And where was our Harry when Germany were systematically, surgically, dissecting the Socceroos? On the bench. Where he was always likely to start the World Cup. No sign of him on the field with the rest of the subs in the warm-up and in the end he didn’t take the field.

In between he was seen warmly embracing a member of the German coaching staff at half-time, and then smiling, chatting to family and friends at the fence after the final whistle. If the catastrophe that unfolded before his eyes upset him, there were no outward signs of distress.

Pim Verbeek gambled on selecting Kewell for this tournament. Right now, the gamble hasn’t paid off. Don’t worry, came the message from the coach throughout the build-up, he’ll be right to play the opening game. He wasn’t. If he can’t even complete a proper warm-up with the other players, how could he have been?

There was always going to be a point where the talk became cheap. More than that, irrelevant. Well that point has arrived. No doubt there will be plenty of headlines over the next few days about King Kewell coming to the rescue. By accident, or design, he seems to embrace the role of saviour. Well this time it’s not about Harry saving Australia. It’s about Harry saving what’s left of his international career.

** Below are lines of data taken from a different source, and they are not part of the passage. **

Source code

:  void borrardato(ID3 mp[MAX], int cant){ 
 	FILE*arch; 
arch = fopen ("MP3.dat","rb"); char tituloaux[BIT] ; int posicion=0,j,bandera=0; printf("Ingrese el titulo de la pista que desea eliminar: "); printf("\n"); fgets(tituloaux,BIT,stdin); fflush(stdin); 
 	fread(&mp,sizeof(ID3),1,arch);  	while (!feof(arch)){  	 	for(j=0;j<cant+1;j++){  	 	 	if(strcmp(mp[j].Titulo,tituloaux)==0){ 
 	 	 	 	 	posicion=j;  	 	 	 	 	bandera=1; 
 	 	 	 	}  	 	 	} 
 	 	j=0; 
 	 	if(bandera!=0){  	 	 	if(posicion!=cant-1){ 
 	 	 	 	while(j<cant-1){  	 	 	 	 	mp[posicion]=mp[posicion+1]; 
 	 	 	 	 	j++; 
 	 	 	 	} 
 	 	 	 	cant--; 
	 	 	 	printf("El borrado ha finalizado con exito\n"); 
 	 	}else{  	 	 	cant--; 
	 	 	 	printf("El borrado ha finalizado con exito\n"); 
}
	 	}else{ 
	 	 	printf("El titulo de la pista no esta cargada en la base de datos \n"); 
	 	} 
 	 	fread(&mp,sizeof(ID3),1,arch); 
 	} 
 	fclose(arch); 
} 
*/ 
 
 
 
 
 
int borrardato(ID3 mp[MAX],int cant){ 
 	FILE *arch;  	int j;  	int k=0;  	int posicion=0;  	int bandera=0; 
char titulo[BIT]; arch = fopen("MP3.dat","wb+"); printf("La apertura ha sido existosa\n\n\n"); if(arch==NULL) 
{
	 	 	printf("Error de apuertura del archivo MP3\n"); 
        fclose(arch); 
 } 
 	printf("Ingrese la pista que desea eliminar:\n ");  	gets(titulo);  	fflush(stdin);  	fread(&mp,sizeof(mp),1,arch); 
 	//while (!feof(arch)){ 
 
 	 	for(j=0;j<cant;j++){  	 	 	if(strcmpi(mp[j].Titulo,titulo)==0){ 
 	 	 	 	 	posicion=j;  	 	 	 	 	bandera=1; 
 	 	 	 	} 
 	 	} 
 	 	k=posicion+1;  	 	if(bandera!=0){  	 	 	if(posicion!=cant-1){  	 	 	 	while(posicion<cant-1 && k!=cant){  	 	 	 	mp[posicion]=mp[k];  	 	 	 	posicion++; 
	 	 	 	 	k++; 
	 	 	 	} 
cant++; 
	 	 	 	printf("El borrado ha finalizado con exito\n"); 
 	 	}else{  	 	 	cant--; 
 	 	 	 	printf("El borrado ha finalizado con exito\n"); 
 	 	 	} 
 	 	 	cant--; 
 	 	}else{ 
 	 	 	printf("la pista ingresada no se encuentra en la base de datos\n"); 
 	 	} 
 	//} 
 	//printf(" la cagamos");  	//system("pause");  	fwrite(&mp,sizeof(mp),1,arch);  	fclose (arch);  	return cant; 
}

Guus Hiddink never indulged Kewell, and given his chronic injury list you can’t imagine he would be playing in his second World Cup if the Dutch Master was still in charge. However, the Dutch Apprentice has obliged him at every turn. In return, Verbeek has got one influential performance out of his star man since he took over. Against Iraq, in Brisbane, where he led the line with enthusiasm, energy, and – most of all – courage. Since then, Kewell has basically been a myth.

On Saturday (midnight, AEST), in Rustenburg, he gets the chance to prove he’s got something left to give. At times in his career, Kewell has been a genuine star. And his long, arduous battle to keep his body together remains a tribute to his bravery, and resilience. But he’s never been able to accept his diminished circumstances. Instead, he’s chosen to deflect the scrutiny with hype. Kewell Inc is on the way up. Kewell, football player, is on the way down. And has been for years.

Now there is nowhere left to hide. If he’s got any petrol left in the tank, he’s got to show it, against Ghana. Preferably by starting the game, and finishing it. Preferably by providing a point of difference. Preferably by giving glimpses of the Harry of old. Anything less, and there’s no more excuses. None.

If the Socceroos lose to the Black Stars, they’re out of contention. With a new coach coming on board, there’ll be a broom swept through a squad creaking at the joints. Believe it or not, Kewell is likely to be part of the clean out. A few years ago that was unthinkable. But a few years is a long time in football. ‘Our Harry’ knows that better than anyone.